EXERCISE DIRECTIONS:
Could you please count how many lines in the data below hold the string "from"? Reply with only the number.
EXERCISE MATERIALS below:
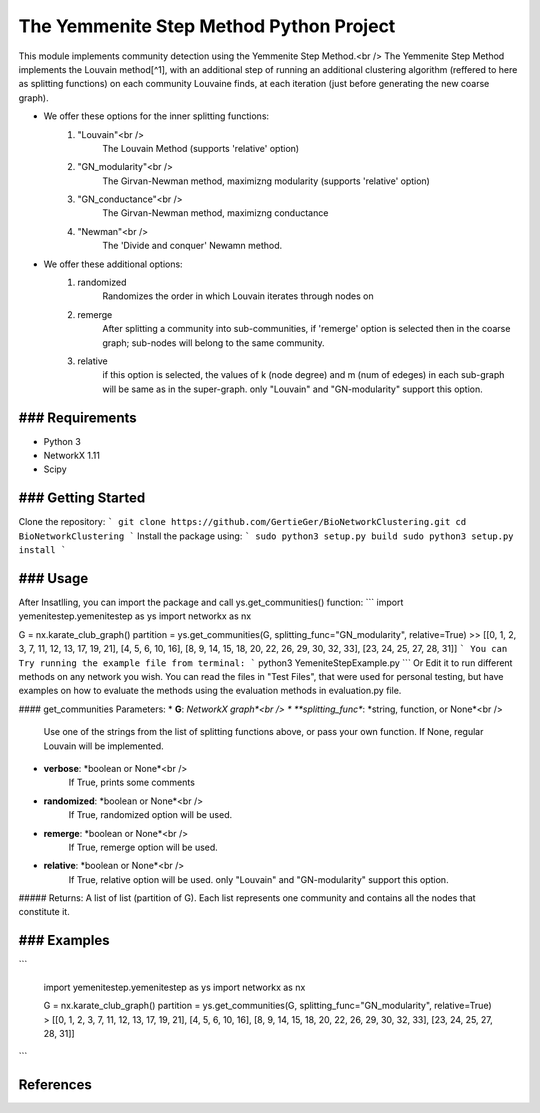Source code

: 
The Yemmenite Step Method Python Project
==============================

This module implements community detection using the Yemmenite Step Method.<br />
The Yemmenite Step Method implements the Louvain method[^1], with an additional step of running an additional clustering algorithm (reffered to here as splitting functions) on each community Louvaine finds, at each iteration (just before generating the new coarse graph).

* We offer these options for the inner splitting functions:
    1) "Louvain"<br />
        The Louvain Method (supports 'relative' option)
    2) "GN_modularity"<br />
        The Girvan-Newman method, maximizng modularity (supports 'relative' option)
    3) "GN_conductance"<br />
        The Girvan-Newman method, maximizng conductance
    4) "Newman"<br />
        The 'Divide and conquer' Newamn method.
    
* We offer these additional options:
    1) randomized
        Randomizes the order in which Louvain iterates through nodes on
    2) remerge
        After splitting a community into sub-communities, if 'remerge' option is selected
        then in the coarse graph; sub-nodes will belong to the same community.
    3) relative
        if this option is selected, the values of k (node degree) and m (num of edeges) in each
        sub-graph will be same as in the super-graph.
        only "Louvain" and "GN-modularity" support this option.

### Requirements
------------

* Python 3
* NetworkX 1.11
* Scipy


### Getting Started
-----
Clone the repository:
```
git clone https://github.com/GertieGer/BioNetworkClustering.git
cd BioNetworkClustering
```
Install the package using:
```
sudo python3 setup.py build
sudo python3 setup.py install
```

### Usage
-----
After Insatlling, you can import the package and call ys.get_communities() function:
```
import yemenitestep.yemenitestep as ys
import networkx as nx

G = nx.karate_club_graph()
partition =  ys.get_communities(G, splitting_func="GN_modularity", relative=True)
>> [[0, 1, 2, 3, 7, 11, 12, 13, 17, 19, 21], [4, 5, 6, 10, 16], [8, 9, 14, 15, 18, 20, 22, 26, 29, 30, 32, 33], [23, 24, 25, 27, 28, 31]]
```
You can Try running the example file from terminal:
```
python3 YemeniteStepExample.py
```
Or Edit it to run different methods on any network you wish.
You can read the files in "Test Files", that were used for personal testing, but have examples on how to evaluate the methods using the evaluation methods in evaluation.py file.

#### get_communities Parameters:
* **G**: *NetworkX graph*<br />
* **splitting_func**: *string, function, or None*<br />
    Use one of the strings from the list of splitting functions above,
    or pass your own function. If None, regular Louvain will be implemented.
* **verbose**: *boolean or None*<br />
    If True, prints some comments
* **randomized**: *boolean or None*<br />
    If True, randomized option will be used.
* **remerge**: *boolean or None*<br />
    If True, remerge option will be used.
* **relative**: *boolean or None*<br />
    If True, relative option will be used.
    only "Louvain" and "GN-modularity" support this option.

##### Returns:
A list of list (partition of G). 
Each list represents one community and contains all the nodes that constitute it.

### Examples
-----
```

    import yemenitestep.yemenitestep as ys
    import networkx as nx

    G = nx.karate_club_graph()
    partition =  ys.get_communities(G, splitting_func="GN_modularity", relative=True)
    > [[0, 1, 2, 3, 7, 11, 12, 13, 17, 19, 21], [4, 5, 6, 10, 16], [8, 9, 14, 15, 18, 20, 22, 26, 29, 30, 32, 33], [23, 24, 25, 27, 28, 31]]

```

References
----------

.. [^1] Blondel V.D., Guillaume J.-L., Lambiotte R., Lefebvre E. (2008) Fast
   unfolding of communities in large networks. J. Stat. Mech. P10008
   (https://arxiv.org/abs/0803.0476)
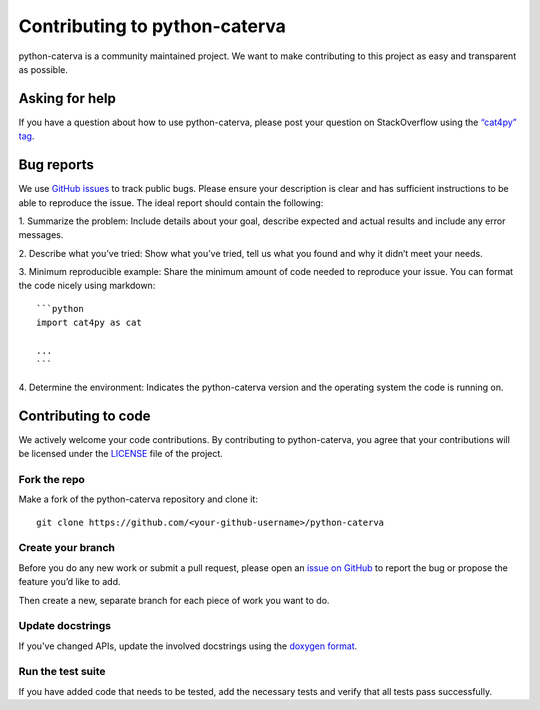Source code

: Contributing to python-caterva
==============================

python-caterva is a community maintained project. We want to make
contributing to this project as easy and transparent as possible.


Asking for help
---------------

If you have a question about how to use python-caterva, please post your question on
StackOverflow using the `“cat4py” tag <https://stackoverflow.com/questions/tagged/cat4py>`_.



Bug reports
-----------

We use `GitHub issues <https://github.com/Blosc/python-caterva/issues>`_ to track
public bugs. Please ensure your description is clear and has sufficient
instructions to be able to reproduce the issue. The ideal report should
contain the following:

1. Summarize the problem: Include details about your goal, describe expected
and actual results and include any error messages.

2. Describe what you’ve tried: Show what you’ve tried, tell us what you
found and why it didn’t meet your needs.

3. Minimum reproducible example: Share the minimum amount of code needed to
reproduce your issue. You can format the code nicely using markdown::

    ```python
    import cat4py as cat

    ...
    ```


4. Determine the environment: Indicates the python-caterva version and the
operating system the code is running on.

Contributing to code
--------------------

We actively welcome your code contributions. By contributing to python-caterva,
you agree that your contributions will be licensed under the `<LICENSE>`_
file of the project.

Fork the repo
+++++++++++++

Make a fork of the python-caterva repository and clone it::

    git clone https://github.com/<your-github-username>/python-caterva


Create your branch
++++++++++++++++++++

Before you do any new work or submit a pull request, please open an `issue on
GitHub <https://github.com/Blosc/python-caterva/issues>`_ to report the bug or
propose the feature you’d like to add.

Then create a new, separate branch for each piece of work you want to do.


Update docstrings
+++++++++++++++++

If you've changed APIs, update the involved docstrings using the `doxygen
format <https://www.doxygen.nl/manual/docblocks.html#cppblock>`_.


Run the test suite
++++++++++++++++++

If you have added code that needs to be tested, add the necessary tests and
verify that all tests pass successfully.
End of EXERCISE MATERIALS.
RESPONSE TO THE TASK:
2